**Extracted text**
Two MPs have made complaints to the Speaker of the House of Representatives about “vicious” attacks on first-term Greens MP Max Chandler-Mather amid a stalemate in parliament over an Albanese government policy to boost affordable housing.

Independent Helen Haines and the Liberal National Party’s Michelle Landry have spoken to Speaker Milton Dick to raise concerns about Labor MPs allegedly personally abusing the Greens’ housing and homelessness spokesman in parliament.

Independent MP Helen Haines (left) and the LNP’s Michelle Landry (right) have spoken to the Speaker about Labor MPs allegedly abusing the Greens’ Max Chandler-Mather in parliament.

Independent MP Helen Haines (left) and the LNP’s Michelle Landry (right) have spoken to the Speaker about Labor MPs allegedly abusing the Greens’ Max Chandler-Mather in parliament.Credit: Alex Ellinghausen/Rhett Wyman

Haines, who spoke to Dick months ago, and Landry, who made her complaint this month, did so independently and without being asked by the member for Griffith, who said Labor knew its housing policies were indefensible “so they resort to personal attacks”.

**Supplied records**
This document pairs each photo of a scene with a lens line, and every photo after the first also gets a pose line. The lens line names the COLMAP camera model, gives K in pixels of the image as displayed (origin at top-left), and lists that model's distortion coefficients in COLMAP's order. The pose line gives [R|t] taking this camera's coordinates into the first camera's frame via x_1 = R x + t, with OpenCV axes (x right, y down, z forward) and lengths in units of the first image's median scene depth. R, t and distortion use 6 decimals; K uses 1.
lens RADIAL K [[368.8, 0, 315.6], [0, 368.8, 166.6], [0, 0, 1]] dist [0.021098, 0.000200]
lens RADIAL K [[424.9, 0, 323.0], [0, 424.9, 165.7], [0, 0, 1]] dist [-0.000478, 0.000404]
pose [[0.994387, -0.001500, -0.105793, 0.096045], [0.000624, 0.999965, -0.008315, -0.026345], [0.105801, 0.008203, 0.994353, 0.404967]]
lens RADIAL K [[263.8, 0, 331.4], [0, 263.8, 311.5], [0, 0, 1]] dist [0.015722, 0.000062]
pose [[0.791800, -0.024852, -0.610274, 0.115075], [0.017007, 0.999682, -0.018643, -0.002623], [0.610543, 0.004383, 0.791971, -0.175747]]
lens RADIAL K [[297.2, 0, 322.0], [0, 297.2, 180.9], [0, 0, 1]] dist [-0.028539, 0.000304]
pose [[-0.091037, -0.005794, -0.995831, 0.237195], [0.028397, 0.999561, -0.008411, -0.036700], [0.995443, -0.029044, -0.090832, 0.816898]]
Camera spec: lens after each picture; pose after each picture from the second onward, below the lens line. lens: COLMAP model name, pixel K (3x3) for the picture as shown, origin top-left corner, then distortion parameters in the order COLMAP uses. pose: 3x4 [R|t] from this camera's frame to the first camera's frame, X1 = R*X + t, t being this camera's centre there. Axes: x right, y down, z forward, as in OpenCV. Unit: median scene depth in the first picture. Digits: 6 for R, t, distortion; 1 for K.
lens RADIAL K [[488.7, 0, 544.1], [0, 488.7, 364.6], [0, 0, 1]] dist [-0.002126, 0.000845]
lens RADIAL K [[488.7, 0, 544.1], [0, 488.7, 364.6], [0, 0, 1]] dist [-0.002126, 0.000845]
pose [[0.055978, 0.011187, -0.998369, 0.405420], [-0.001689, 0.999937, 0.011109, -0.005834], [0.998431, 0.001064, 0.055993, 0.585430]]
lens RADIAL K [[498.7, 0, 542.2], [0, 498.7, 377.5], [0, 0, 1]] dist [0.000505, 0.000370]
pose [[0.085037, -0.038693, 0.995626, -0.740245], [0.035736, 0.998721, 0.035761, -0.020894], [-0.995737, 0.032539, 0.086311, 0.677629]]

...

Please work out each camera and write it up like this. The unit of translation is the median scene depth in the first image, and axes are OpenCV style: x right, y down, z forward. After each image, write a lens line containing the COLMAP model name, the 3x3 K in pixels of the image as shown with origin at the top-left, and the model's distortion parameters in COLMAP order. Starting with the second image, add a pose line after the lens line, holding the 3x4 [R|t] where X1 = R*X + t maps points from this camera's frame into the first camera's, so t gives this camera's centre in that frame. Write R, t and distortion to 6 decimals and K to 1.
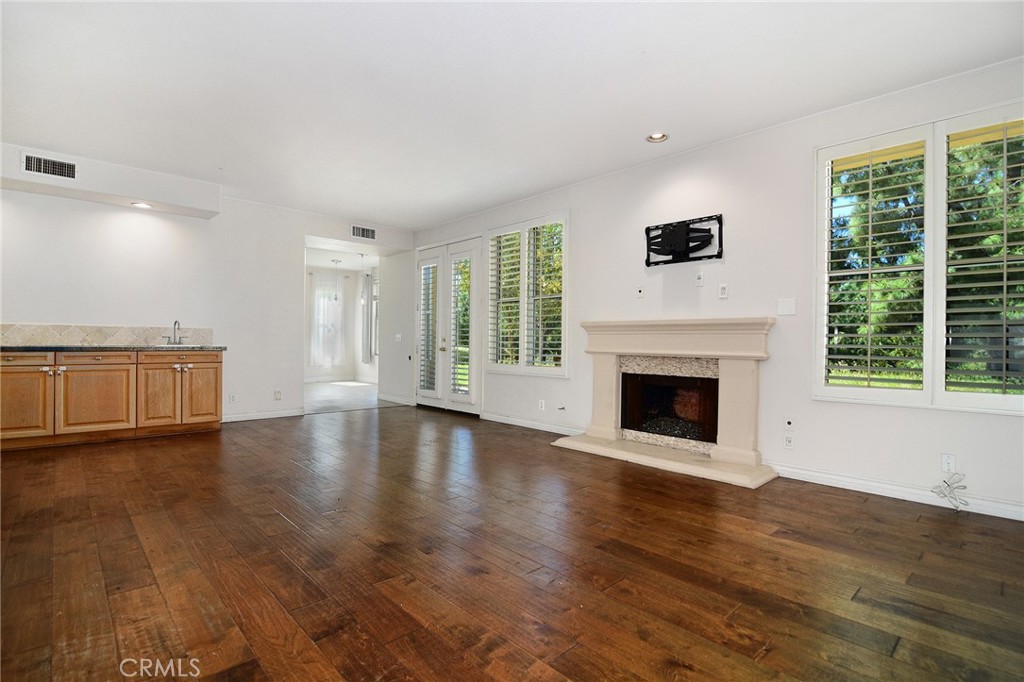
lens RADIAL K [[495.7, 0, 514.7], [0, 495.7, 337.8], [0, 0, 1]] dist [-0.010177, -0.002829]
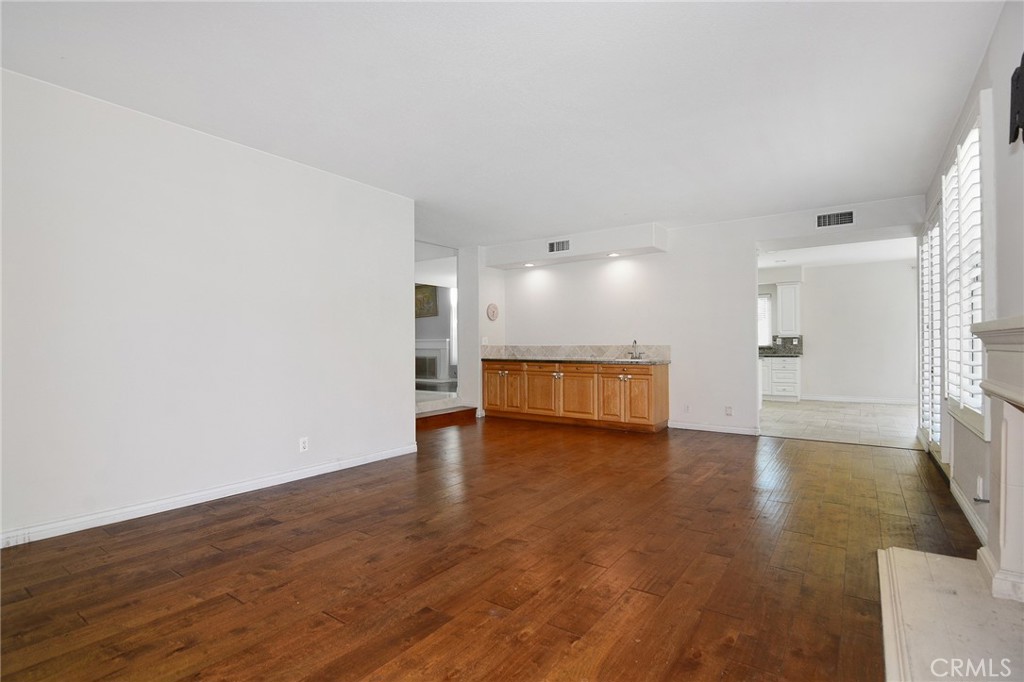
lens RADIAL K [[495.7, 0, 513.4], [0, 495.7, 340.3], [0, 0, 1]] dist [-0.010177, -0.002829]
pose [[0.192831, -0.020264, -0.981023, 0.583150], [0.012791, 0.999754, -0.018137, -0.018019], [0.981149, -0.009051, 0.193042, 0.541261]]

**Description of the task**
Extend the news report on the complaints to the Speaker about attacks on Greens MP Max Chandler-Mather, starting right after its final sentence.

**Reply to the exercise**
“Labor MPs should reflect on why they get so angry at a young renter for suggesting that the millions of people doing it tough deserve more than crumbs, while multinational corporations make billions in record profits,” Chandler-Mather said. “At the end of the day, I’m not particularly bothered [by the attacks].”

Haines said she had never previously intervened on behalf of another MP, but after watching MPs shout at Chandler-Mather, 31, when he asked a question about Labor’s $10 billion social housing fund, she felt compelled to speak to Dick and believed government MPs breached a new code of conduct for parliamentary standards.

“It was loud. It was persistent. It was absolutely playing the person,” she said. “It did feel vicious and personal. It crossed a line, in my opinion.”

Haines said she had noticed an improvement in MPs’ behaviour since her complaint.

When the new code of conduct was endorsed by the parliament in February, Prime Minister Anthony Albanese said “they will set and enforce a better standard of integrity, dignity and mutual respect”.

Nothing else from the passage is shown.